Where does the word "como" show up in the records? Copy every line that has it.

▶ **Material provided**

....................

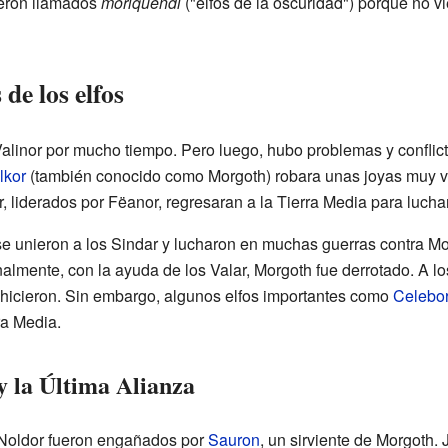
ueron llamados
moriquendi
("elfos de la oscuridad") porque no vi
de los elfos
Valinor por mucho tiempo. Pero luego, hubo problemas y conflict
lkor
(también conocido como Morgoth) robara unas joyas muy va
 liderados por Fëanor, regresaran a la Tierra Media para lucha
 se unieron a los Sindar y lucharon en muchas guerras contra
inalmente, con la ayuda de los Valar, Morgoth fue derrotado. A lo
o hicieron. Sin embargo, algunos elfos importantes como
Celebo
ra Media.
y la Última Alianza
 Noldor fueron engañados por
Sauron
, un sirviente de Morgoth.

....................

▶ **Solution below**
(también conocido como Morgoth) robara unas joyas muy va
o hicieron. Sin embargo, algunos elfos importantes como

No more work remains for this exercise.